• **GIVEN INFORMATION**
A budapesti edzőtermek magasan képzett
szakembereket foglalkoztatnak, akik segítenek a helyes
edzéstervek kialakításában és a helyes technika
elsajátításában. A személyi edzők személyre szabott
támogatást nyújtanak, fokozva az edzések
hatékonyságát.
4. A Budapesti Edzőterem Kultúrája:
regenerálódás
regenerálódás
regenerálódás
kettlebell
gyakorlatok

==

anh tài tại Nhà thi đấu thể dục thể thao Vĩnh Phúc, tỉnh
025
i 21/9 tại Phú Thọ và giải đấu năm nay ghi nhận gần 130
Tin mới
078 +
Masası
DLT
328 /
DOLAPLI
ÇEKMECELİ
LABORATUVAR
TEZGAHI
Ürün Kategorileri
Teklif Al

• **WHAT IS NEEDED**
Where the data above reaches the line holding "A budapesti edzőtermek magasan képzett", begin printing, and stop after the line holding "gyakorlatok". Each line must be reproduced exactly, with nothing else added.

• **RESPONSE TO THIS EXERCISE**
A budapesti edzőtermek magasan képzett
szakembereket foglalkoztatnak, akik segítenek a helyes
edzéstervek kialakításában és a helyes technika
elsajátításában. A személyi edzők személyre szabott
támogatást nyújtanak, fokozva az edzések
hatékonyságát.
4. A Budapesti Edzőterem Kultúrája:
regenerálódás
regenerálódás
regenerálódás
kettlebell
gyakorlatok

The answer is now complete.